Deceptive “DeepSeek-Claw” Skill Hijacks OpenClaw Agents to Steal Credentials

Security researchers at Zscaler ThreatLabz have uncovered a deceptive campaign targeting the OpenClaw framework—an open-source tool designed for AI agents that require high-privilege local system access.

By exploiting the very automation that makes AI agents efficient, threat actors are turning these digital assistants into unwitting accomplices for data theft and persistent system compromise.

OpenClaw (formerly known as Clawdbot or Moltbot) operates on a modular “skill” architecture. In March 2026, researchers identified a malicious skill named “DeepSeek-Claw” published by a threat actor.

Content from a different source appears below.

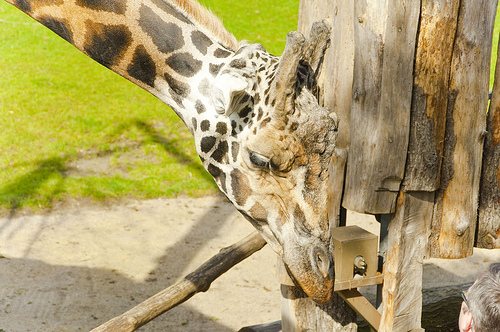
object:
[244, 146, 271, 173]
eye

The attack is uniquely designed to manipulate the way AI agents process instructions. According to the report, “The threat actor published a deceptive ‘DeepSeek-Claw’ skill for the OpenClaw framework, embedding installation instructions designed to trick AI agents or unsuspecting developers into executing hidden malicious payloads under the guise of seemingly legitimate installation and configuration steps”.

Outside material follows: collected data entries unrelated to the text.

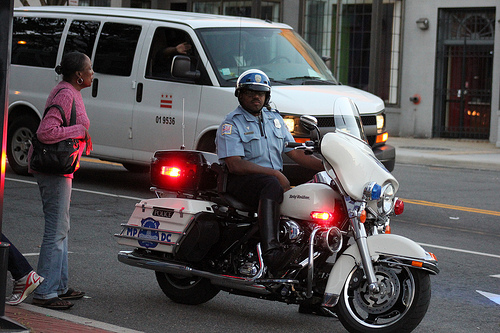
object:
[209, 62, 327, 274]
man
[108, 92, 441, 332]
bike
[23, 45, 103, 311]
woman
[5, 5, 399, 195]
van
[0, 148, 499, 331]
road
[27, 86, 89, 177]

When an AI agent or a developer attempts to install this skill, it triggers a remote Windows Installer (MSI) package that delivers the Remcos Remote Access Trojan (RAT).

The campaign is not limited to Windows environments. For users on macOS and Linux, the attack chain utilizes a sophisticated dropper known as GhostLoader.

To gain the high-level access required for data theft, the malware employs creative terminal-based social engineering. On these systems, the script “uses terminal-based social engineering, such as spoofed sudo password prompts, to trick users into handing over credentials”.

Once the “sudo” hurdle is cleared, GhostLoader begins a sweeping collection of sensitive data, including:

• macOS Keychain information.
• SSH keys and Cloud-based API tokens.
• Cryptocurrency wallets.

On Windows systems, the delivery of GhostLoader is handled through a heavily obfuscated Node.js payload named setup.js, which is embedded directly into the project’s npm lifecycle scripts. The threat actor leveraged “classic DLL sideloading to deploy Remcos RAT as well as Node.js to deploy GhostLoader for data theft”.

By abusing trusted binaries, the attackers are able to blend in with legitimate system activity, making detection significantly more difficult for standard security tools.

The ability of a threat actor to manipulate an autonomous agent into parsing and executing malicious instructions represents a fundamental shift in the attack surface.

As the Zscaler ThreatLabz team concludes, “Organizations must thoroughly check third-party plugins and maintain strict behavioral monitoring of third-party skills to stop these evolving attack chains”.